Seit sein Lebensgefährte Jacques de Bascher de Beaumarchais Ende der achtziger Jahre starb, lebt er allein. Seine grosse Liebe gilt den Büchern – seine private Bibliothek umfasst über 300.000 Exemplare – und seiner Katze „Choupette“, die neben einer eigenen Nanny und mehreren Modekollektionen auch eigene Social Media-Accounts hat.

In Lagerfelds beruflichem Lebenslauf stehen die ganz grossen Namen: Seine eigentliche Karriere als Modedesigner begann 1955 bei Pierre Balmain, bevor er künstlerischer Direktor meines Lieblingslabels Chloé wurde. Darauf folgte sein bis heute anhaltender Erfolg mit Chanel. Parallel dazu entwirft er auch für das Luxuslabel Fendi und natürlich für sein eigenes Label, welches er 1984 gründete.
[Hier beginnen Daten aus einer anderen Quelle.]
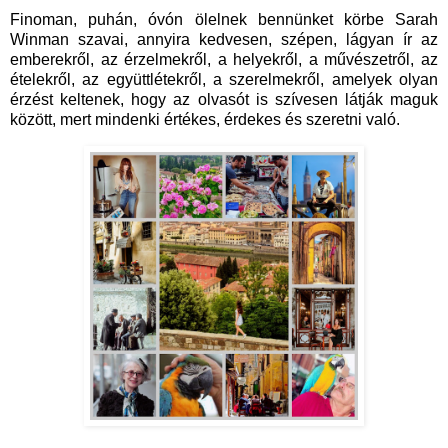
Finoman, puhán, óvón ölelnek bennünket körbe Sarah
Winman szavai, annyira kedvesen, szépen, lágyan ír az
emberekről, az érzelmekről, a helyekről, a művészetről, az
ételekről, az együttlétekről, a szerelmekről, amelyek olyan
érzést keltenek, hogy az olvasót is szívesen látják maguk
között, mert mindenki értékes, érdekes és szeretni való.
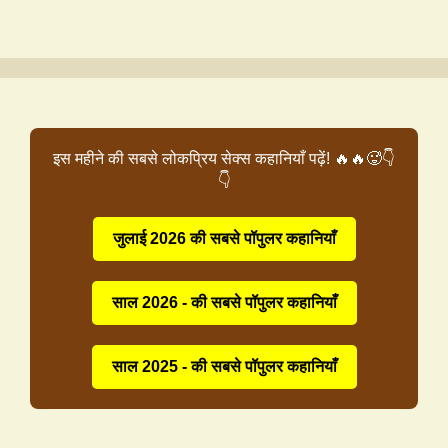
इस महीने की सबसे लोकप्रिय सेक्स कहानियाँ पढ़ें! 🔥🔥🥵👇
👇
जुलाई 2026 की सबसे पॉपुलर कहानियाँ
साल 2026 - की सबसे पॉपुलर कहानियाँ
साल 2025 - की सबसे पॉपुलर कहानियाँ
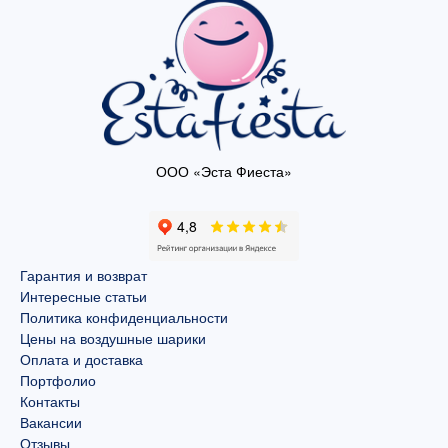
ООО «Эста Фиеста»
Гарантия и возврат
Интересные статьи
Политика конфиденциальности
Цены на воздушные шарики
Оплата и доставка
Портфолио
Контакты
Вакансии
Отзывы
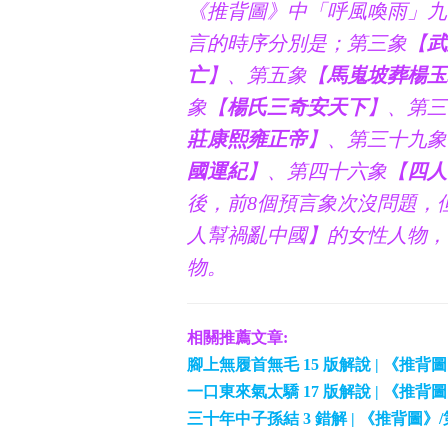
《推背圖》中「呼風喚雨」九
言的時序分別是；第三象【
武
亡
】、第五象【
馬嵬坡葬楊玉
象【
楊氏三奇安天下
】、第三
莊康熙雍正帝
】、第三十九象
國運紀
】、第四十六象【
四人
後，前8個預言象次沒問題，
人幫禍亂中國】的女性人物，
物。
相關推薦文章:
腳上無履首無毛 15 版解說 | 《推背
一口東來氣太驕 17 版解說 | 《推背
三十年中子孫結 3 錯解 | 《推背圖》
„Man trägt ein Parfüm nicht nur, um nett zu duften, sondern um sich damit schön und begehrenswert zu fühlen.”

Für dieses Label lancierte er in den letzten Jahren auch mehrere Düfte, denn Parfum ist „Mode für die Nase“. Mein Favorit ist das Eau de Parfum Karl Lagerfeld for Women, ein blumig-pudriger Duft, der durch seine Frische sofort gute Laune macht. Den Herrenduft verkörpert in der von Karl Lagerfeld selbst fotografierten Kampagne übrigens Baptiste Giabiconi, seine wohl bekannteste männliche Muse. In welchem Verhältnis die beiden zueinander stehen, wird in Boulevardpresse immer wieder gerätselt.

„Am liebsten tue ich etwas, was ich noch nie getan habe.”

Auch um seinen Geburtstag macht Karl Lagerfeld ein grosses Geheimnis: bis vor kurzem  war sein wahres Alter nicht bekannt. Eine Journalistin deckte letztlich sein Geburtsdatum auf, es ist der 10. September 1933 – nebenbei: herzlichen Glückwusch, nachträglich. Damit zählt Kaiser Karl schon stolze 83 Jahre. Rente? Definitiv nicht in Sicht. Lieber plant er für die Zukunft eine eigene Hotelkette. Zum Glück für uns, denn ob man ihn nun mag oder nicht: eine Modewelt ohne Karl Lagerfeld wäre wie ein Spielplatz ohne Kinder.